With parent commit before brio switch
testthat::eval_with_output(print("maëlle"))
#> $val
#> [1] "maëlle"
#>
#> $vis
#> [1] FALSE
#>
#> $out
#> [1] "[1] \"maëlle\""
withr::with_output_sink() will let sink() write to a file. If the connection is not opened, it will probably opened a connection in native encoding and the resulting file cannot be read as UTF-8 using brio::read_lines(). This is the part that creates the "wrong" value.

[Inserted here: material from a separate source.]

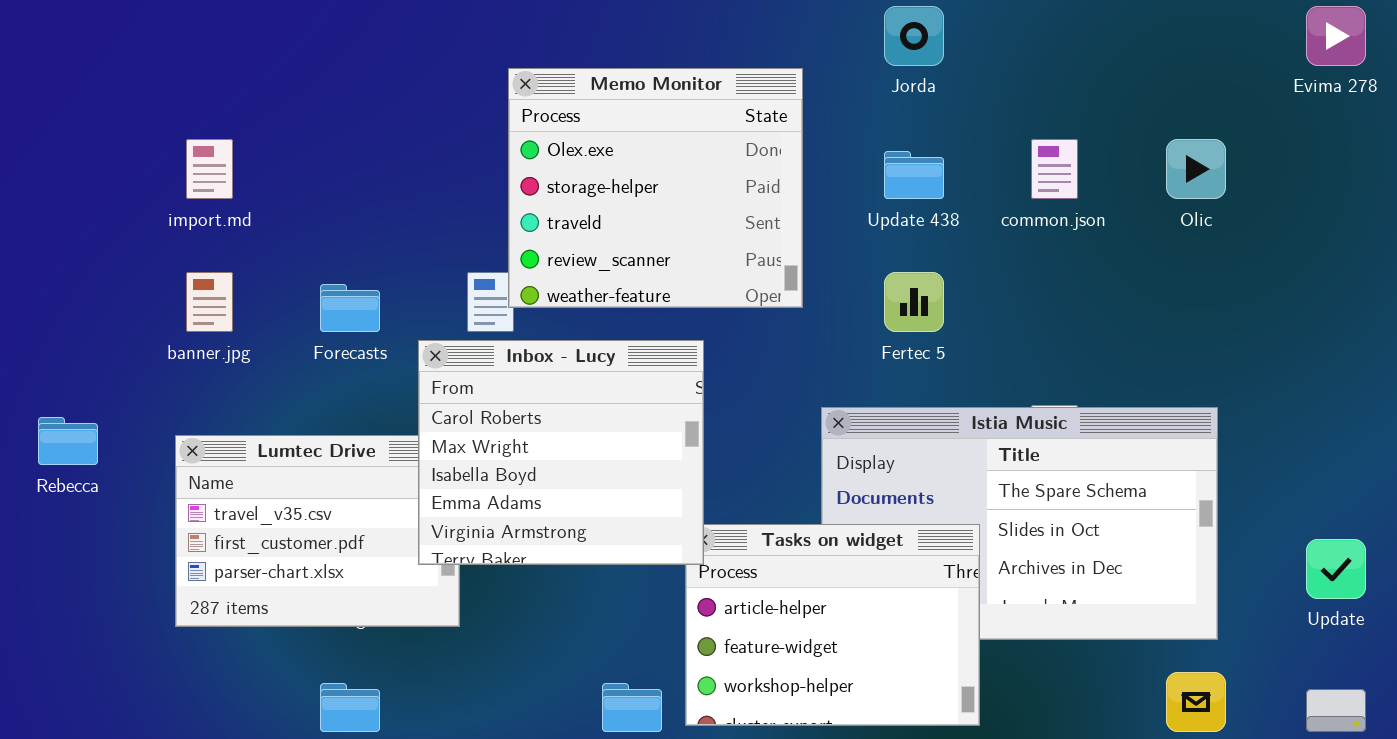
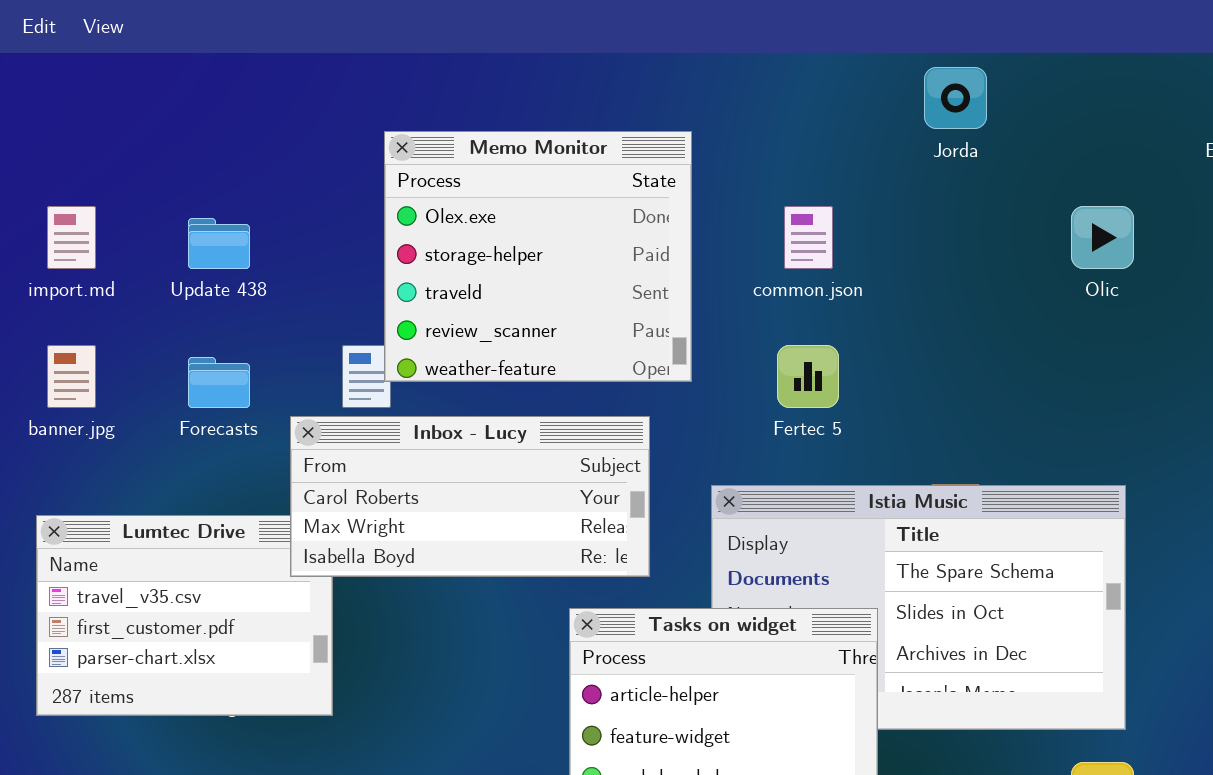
Jorda: [884,6,944,66] -> [924,67,987,129], moved
common.json: [1031,139,1078,199] -> [784,206,833,269], moved
Update 438: [884,151,944,199] -> [188,218,250,269], moved
Inbox - Lucy: [418,340,704,565] -> [290,416,650,577], resized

I know sink() is source of issue with encoding (https://github.com/r-lib/evaluate/issues/59) and file connection and encoding are not realy easy to master. So I don't know if this is something hat can be improve for windows users with snapshot test.
I just observe this
tmp <- tempfile()
sink(tmp)
print('ë')
sink()
brio::read_lines(tmp)
#> [1] "[1] \"\xeb\""
unlink(tmp)
tmp <- tempfile()
con <- file(tmp, encoding = "UTF-8")
sink(con)
print('ë')
sink()
brio::read_lines(tmp)
#> [1] "[1] \"ë\""
unlink(tmp)
Anyway, just sharing what I had found when stubbling into this issue as @maelle shared here Windows issue with me.
If possible, insuring to write as UTF-8 could help, or maybe not use brio::read_lines() in this specific place ?
Hope it helps.
Is this fixed in R4.2? If so, do you need it to work in R4.1 too? (It's likely to be a couple of hours work for me, so I'd prefer to use that time on other things if your motivating issue is resolved by updating R).
Indeed it now works https://github.com/maelle/encoding.problem/actions/runs/3103119734 We can definitely work without a fix :slightly_smiling_face:
I fixed this anyway, thanks to @cderv's analysis and a hint from Kurt Hornik.